#### Consigna 1:
Responde a estas preguntas sobre el texto de la Semana Santa vivida en confinamiento:
(a) ¿A quiénes se recuerda de modo especial en el texto?
(b) ¿A través de qué se han seguido algunos actos litúrgicos?
(c) ¿Qué palabras de san Pablo se citan y de qué pasaje proceden?
#### Consigna 2:
Retoma el texto sobre la Semana Santa vivida en confinamiento y continúalo a partir de su última frase.

#### Texto de la página:
<<<<
Hemos celebrado la Semana Santa de un modo diferente, como nunca hubiéramos podido imaginar; pero sé que no ha sido una Semana Santa indiferente, pues todo ello nos ha permitido descubrir aún mejor dimensiones profundas de nuestra experiencia cristiana a las que tal vez otras veces no habíamos prestado atención.
Recuerdo de modo especial a los cofrades, que adquirían un protagonismo tan especial acompañando a Jesús en su pasión, muerte y resurrección; estos días sin duda habrán podido detenerse de modo personal en las motivaciones que los empujaban a manifestar su fe procesionando por las calles. Y seguro que esta dura experiencia dará nuevo dinamismo a su compromiso cristiano como cofrades. Lo mismo puedo decir de nuestra comunidad cristiana. Hemos seguido algunos actos litúrgicos a través de medios diversos, desde el obligado confinamiento y, a veces, con situaciones personales o familiares de dolor, con angustia y con lágrimas. Todos hemos podido vivir de modo real lo que significa participar en los sufrimientos de Cristo. Hemos hecho nuestras las palabras de san Pablo: «Suplo en mi carne lo que falta a las tribulaciones de Cristo por su cuerpo, que es la Iglesia» (Col 1,24). Estoy seguro de que esta experiencia nos ha hecho más sensibles y nos ha abierto a la comunión con los sufrimientos de los demás.
>>>>
#### Sección de datos:
<<<<
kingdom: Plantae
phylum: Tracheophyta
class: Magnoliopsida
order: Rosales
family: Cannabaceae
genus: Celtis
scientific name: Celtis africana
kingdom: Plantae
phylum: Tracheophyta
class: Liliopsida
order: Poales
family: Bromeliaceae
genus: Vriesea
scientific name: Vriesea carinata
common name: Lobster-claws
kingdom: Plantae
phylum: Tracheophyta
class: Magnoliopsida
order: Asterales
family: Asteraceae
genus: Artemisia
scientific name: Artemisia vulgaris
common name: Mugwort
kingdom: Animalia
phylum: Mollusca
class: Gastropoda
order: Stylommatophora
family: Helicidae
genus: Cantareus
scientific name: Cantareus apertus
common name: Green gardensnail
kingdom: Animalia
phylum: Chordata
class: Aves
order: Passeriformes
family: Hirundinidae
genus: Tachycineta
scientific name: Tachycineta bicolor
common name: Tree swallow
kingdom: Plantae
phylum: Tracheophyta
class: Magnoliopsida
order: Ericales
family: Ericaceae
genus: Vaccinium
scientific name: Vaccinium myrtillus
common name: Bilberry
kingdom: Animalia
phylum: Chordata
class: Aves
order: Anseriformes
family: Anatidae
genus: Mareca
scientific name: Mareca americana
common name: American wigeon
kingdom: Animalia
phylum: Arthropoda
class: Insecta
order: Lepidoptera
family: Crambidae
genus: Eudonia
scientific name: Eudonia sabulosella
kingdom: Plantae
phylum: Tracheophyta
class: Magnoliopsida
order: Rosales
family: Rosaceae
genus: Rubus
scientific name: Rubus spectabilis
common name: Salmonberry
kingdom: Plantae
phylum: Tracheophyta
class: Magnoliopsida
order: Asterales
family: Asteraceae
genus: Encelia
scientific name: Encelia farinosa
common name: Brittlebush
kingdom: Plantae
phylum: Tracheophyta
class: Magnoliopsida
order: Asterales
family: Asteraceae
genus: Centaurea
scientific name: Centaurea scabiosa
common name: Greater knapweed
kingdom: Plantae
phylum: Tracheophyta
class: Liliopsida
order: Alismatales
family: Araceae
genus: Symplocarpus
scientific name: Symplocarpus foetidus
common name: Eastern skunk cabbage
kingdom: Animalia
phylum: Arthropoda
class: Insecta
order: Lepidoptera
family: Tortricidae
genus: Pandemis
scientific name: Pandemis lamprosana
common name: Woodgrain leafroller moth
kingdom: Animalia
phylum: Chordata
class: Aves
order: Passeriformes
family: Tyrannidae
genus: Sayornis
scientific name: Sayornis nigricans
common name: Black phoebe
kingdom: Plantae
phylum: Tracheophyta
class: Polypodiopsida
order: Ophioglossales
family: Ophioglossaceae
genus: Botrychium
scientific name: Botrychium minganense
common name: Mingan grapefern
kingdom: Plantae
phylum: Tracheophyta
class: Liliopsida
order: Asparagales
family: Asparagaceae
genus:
>>>>
#### Respuesta esperada 1:
(a) A los cofrades.
(b) A través de medios diversos, desde el obligado confinamiento.
(c) «Suplo en mi carne lo que falta a las tribulaciones de Cristo por su cuerpo, que es la Iglesia», de Col 1,24.

#### Respuesta esperada 2:
En este contexto celebramos hoy la Pascua y proclamamos gozosos, como ha hecho la Iglesia desde su origen: ¡El Señor resucitó! ¡Aleluya! A algunos les puede sorprender que esta exclamación pueda surgir en medio del abatimiento y del desconsuelo. Quien sienta esa extrañeza no ha comprendido lo que es la fe cristiana. Porque nació de esa sorpresa: tras el aparente fracaso del calvario, los discípulos abatidos pudieron dirigir su invocación al Resucitado. Eso fue para los primeros cristianos el manantial de su alegría y de su esperanza.
Aquellos discípulos también se encontraban recluidos por el miedo y la frustración. Y a través de la historia podemos hacer memoria de situaciones duras y terribles en las que los cristianos han celebrado la Pascua: encarcelados y a la espera del martirio, en periodos de persecución, en épocas de peste y hasta en campos de concentración. En todas esas ocasiones la Pascua ha sido celebrada como acontecimiento de salvación, como el paso de la oscuridad de la noche a la luminosidad del amanecer: porque la muerte no es el final del camino, porque siempre hay una luz que rasga las tinieblas, porque la bondad no es destruida por el mal, porque la Vida es más fuerte que la muerte. Por eso, en presencia del Resucitado, seguimos proclamando: ¡Aleluya! ¡Este es el día en que actuó el Señor!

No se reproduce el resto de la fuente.